NOWHERE, SOMEWHERE ANYWHERE AND BACK AT SQUARE ONE.
The whole point of travel books is to write about somewhere that no one has ever been before or nowhere that anyone ever goes, which is more or less the same thing, as most people don’t want to go nowhere.
A dictionary definition of nowhere
“Not in or at any place. Not anywhere.”
At this current moment life is going nowhere. Therefore, some reflections on this strangest of places.
It cannot be said that those people who never go anywhere, actually go nowhere, because nowhere is somewhere. It is a town, a region, a country, with people living in the middle. It is also a very alluring destination. Nowhere-to-be-seen. If Nowhere, is ‘”to be seen,” there is obviously something worth seeing. Moreover, judging by the number of people who are going to Nowhere, fast, it sounds like the place is a very popular destination with everyone just eager to get there.
For the past few months my life has been going Nowhere and dragging me along with it. I am still on the road to Nowhere as I write, and the road seems to be never ending, because it has not got anywhere at the moment, even if it leads to Nowhere.
Were there a road to Nowhere, it would be a long desert highway with telegraph poles, tumbleweed, vultures and dead dogs. There would be turn offs to non-descript non-places. We would cruise gently along in a 1960 Chevy Impala convertible, stopping to buy gas from toothless, dungaree-clad “old-timers” in tumble down gas stations with a single pump and a rusting Coca Cola sign hanging precariously from the front porch and ominously creeking as it swayed in the desert wind. We would stop off for the night, or possibly forever, at the Bagdhad Café or the Bates Motel.
Had I the choice of how to get to Nowhere, I would go by train.
The journey starts in the bustling central station in the city of Square One.

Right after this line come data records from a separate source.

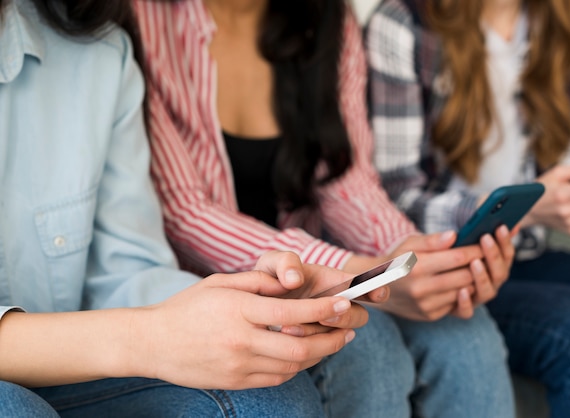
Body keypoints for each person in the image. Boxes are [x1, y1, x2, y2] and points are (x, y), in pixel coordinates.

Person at [134, 0, 518, 416]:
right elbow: (183, 211)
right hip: (199, 291)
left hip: (324, 269)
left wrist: (407, 254)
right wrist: (359, 272)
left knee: (465, 330)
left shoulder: (329, 18)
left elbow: (344, 179)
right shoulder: (144, 18)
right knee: (368, 347)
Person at [0, 0, 377, 416]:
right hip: (67, 362)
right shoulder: (153, 23)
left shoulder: (97, 51)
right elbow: (184, 210)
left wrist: (250, 300)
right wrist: (148, 337)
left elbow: (125, 270)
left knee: (274, 395)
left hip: (77, 366)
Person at [366, 0, 570, 416]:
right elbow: (394, 203)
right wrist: (530, 205)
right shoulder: (403, 24)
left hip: (526, 254)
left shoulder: (558, 22)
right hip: (451, 265)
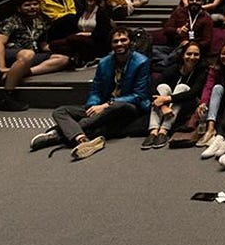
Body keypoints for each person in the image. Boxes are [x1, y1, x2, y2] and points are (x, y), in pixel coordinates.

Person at [29, 28, 150, 160]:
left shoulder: (141, 62)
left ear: (130, 42)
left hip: (128, 106)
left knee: (117, 106)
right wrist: (92, 106)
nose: (119, 44)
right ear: (111, 44)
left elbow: (139, 95)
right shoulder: (104, 63)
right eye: (116, 41)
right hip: (103, 106)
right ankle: (82, 139)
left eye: (123, 40)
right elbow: (96, 90)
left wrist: (106, 105)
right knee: (60, 111)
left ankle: (58, 133)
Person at [0, 0, 71, 111]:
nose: (32, 7)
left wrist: (62, 47)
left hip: (30, 56)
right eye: (27, 5)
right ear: (19, 8)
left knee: (63, 58)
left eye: (35, 4)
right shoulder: (10, 22)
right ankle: (7, 97)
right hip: (10, 55)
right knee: (28, 54)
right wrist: (2, 68)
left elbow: (43, 45)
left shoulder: (40, 22)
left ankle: (20, 73)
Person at [141, 41, 206, 149]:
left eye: (196, 54)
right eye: (189, 54)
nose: (192, 57)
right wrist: (163, 106)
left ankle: (164, 130)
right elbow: (153, 87)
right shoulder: (174, 68)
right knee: (162, 87)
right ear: (183, 55)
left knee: (182, 87)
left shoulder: (202, 70)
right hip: (168, 106)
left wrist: (167, 99)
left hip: (189, 104)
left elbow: (193, 93)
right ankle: (153, 131)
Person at [47, 0, 113, 67]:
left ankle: (80, 58)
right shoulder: (81, 11)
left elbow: (103, 33)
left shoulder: (101, 13)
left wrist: (86, 34)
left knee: (74, 39)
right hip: (78, 40)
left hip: (96, 41)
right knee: (54, 44)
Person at [154, 0, 213, 66]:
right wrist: (177, 30)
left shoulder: (206, 18)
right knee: (152, 49)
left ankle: (163, 64)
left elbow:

There are trains that go Everywhere, Anywhere and Nowhere, which, I seem to remember is situated in that country known as In Particular, (possibly in the middle.)
The station concourse, with its high vaulted iron roof, the fruit of ingenious and imperial ancestral, engineering grandeur, is like the inside of a huge whale, devouring the millions of errant souls. Anyone and everyone going Anywhere, Everywhere and Nowhere, because they are all looking for Somewhere, but they haven’t found that final resting place because they always come back to Square One.
This station has one particularity, there is no ticket office. You cannot buy a ticket to Nowhere and if you don’t want to go to Nowhere, you can go Somewhere Else, which is anywhere that isn’t Nowhere, and you cannot buy a ticket to Just Anywhere. Tickets correspond to precise destinations, but here there are no destinations.
I choose a train. The Steward shows me to my compartment and off we go. I have no bags. I have left them in the vast and never-ending complex of left luggage lockers. Seasoned travellers never bother with bags when they travel from the station at Square One. No point bothering yourself with the heavy and cumbersome baggage of life when you know that you’ll soon be back at Square One. Besides, you tend to pick up quite a bit of baggage on the journey, which you then have to find room for when you get back to Square One. This of course reminds me of the other curious feature of the station at Square One – the vast market outside the station, where recently returned travellers try to sell all they have accumulated on previous journeys, but they never manage to sell any of it. We all have enough bags to lug around or look after without burdening ourselves with someone else’s.
So, I sit in my sleeping compartment, preferring solitude to the company and life stories of my fellow travellers. What is there to tell though? We’ve been Anywhere and Everywhere and Nowhere, and always ended up back at Square One.